Quando si parla di modelli di sviluppo per uscire dalla crisi si cita spesso l’Islanda come modello, perché dopo la crisi è ripartita e ha messo in prigione i banchieri. Ecco da quali condizioni partiva e cosa ha fatto sul piano delle misure economiche:

  • Nel 2008 banche private erano fallite lasciando un buco di 85 miliardi: il governo lasciò fallire banche, altre le nazionalizzò e si accollò i debiti. Come conseguenza delle misure il debito pubblico aumentò dell’80% in poche settimane e la moneta nazionale crollò di valore
  • Non venne tagliato per nulla il welfare ma si alzò IVA al 25,5% (a quel tempo l’aliquota più alta d’Europa)
  • Aumentò aliquota massima delle tasse per le persone fisiche dal 35% al 46%
  • Bloccò scatti e stipendi dei dipendenti pubblici e gli stipendi islandesi calarono fino all’11%
  • Il tasso di disoccupazione salì fino al 9%
  • Chiesero assistenza a FMI assumendo un prestito di 5 miliardi di dollari

Dopo 3 anni il PIL dell’Islanda ha ricominciato a risalire per merito del turismo, favorito dalla moneta debole.
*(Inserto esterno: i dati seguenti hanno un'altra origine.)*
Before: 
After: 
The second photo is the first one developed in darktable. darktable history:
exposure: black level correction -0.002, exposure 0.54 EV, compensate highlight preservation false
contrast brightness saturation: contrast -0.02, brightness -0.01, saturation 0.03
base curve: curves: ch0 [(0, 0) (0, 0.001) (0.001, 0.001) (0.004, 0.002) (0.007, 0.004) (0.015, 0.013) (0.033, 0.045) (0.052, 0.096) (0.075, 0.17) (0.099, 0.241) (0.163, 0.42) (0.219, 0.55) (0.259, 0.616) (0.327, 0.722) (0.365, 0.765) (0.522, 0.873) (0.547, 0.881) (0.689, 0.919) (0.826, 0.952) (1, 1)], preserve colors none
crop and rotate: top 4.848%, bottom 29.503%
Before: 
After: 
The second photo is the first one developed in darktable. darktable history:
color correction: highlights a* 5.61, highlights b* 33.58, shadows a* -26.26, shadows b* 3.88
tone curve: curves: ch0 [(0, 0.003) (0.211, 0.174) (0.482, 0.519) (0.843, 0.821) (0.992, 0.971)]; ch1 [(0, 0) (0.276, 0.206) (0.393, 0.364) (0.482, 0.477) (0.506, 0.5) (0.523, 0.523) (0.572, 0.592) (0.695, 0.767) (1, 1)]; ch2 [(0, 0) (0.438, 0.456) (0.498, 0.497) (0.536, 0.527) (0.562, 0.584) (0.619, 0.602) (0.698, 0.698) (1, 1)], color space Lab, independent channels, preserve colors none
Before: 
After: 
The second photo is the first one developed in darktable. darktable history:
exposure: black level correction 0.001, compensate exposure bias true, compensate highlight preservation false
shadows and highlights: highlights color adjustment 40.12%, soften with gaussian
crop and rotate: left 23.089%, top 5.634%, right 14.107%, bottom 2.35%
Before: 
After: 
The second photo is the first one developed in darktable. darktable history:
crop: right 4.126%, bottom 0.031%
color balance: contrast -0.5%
Il tasso di disoccupazione è calato progressivamente e l’economia ha cominciato a riprendersi, anche se le tasse sono rimaste molto alte perché devono ancora pagare parte dei soldi che le banche private dovevano a investitori stranieri

Noi non dovremo prendere misure drastiche come l’Islanda: siamo messi molto meglio di quel paese, e comunque fare confronti con altri paesi, anche così diversi dal nostro, può non essere pienamente corretto.
E l’Islanda non è l’unico paese in Europa che è ripartito dopo profonda crisi economica, con l’aiuto del FMI. L’FMI, come vedete, non è il male assoluto: un paese riparte o meno in forza solo della sua decisione ed unità, della sua capacità di riformare ciò che non funziona più, capacità di visione per il futuro e di prendere misure sul momento difficili.

Il nostro paese non è sull’orlo del baratro, non sta fallendo: sta lentamente risalendo dal periodo più nero ma bisogna avere la fiducia e la pazienza necessarie perché cambiare tutto ciò che è rimasto immobile per anni o decenni non è facile, né gli effetti di ciò che è già stato fatto possono essere immediati.

Chiedo al governo maggiore decisione e velocità nel mettere in pratica ciò che deve essere ancora fatto e dare maggiore forza alle riforme e misure già prese: il tempo è un fattore chiave.

Riforme e investimenti sono l’unica nostra strada: non facciamoci qui in questi giorni guerre all’ultimo sangue sulle spalle dei nostri cittadini, che invece chiedono unità di intenti e un obiettivo che dia prospettiva e speranza al nostro amato paese.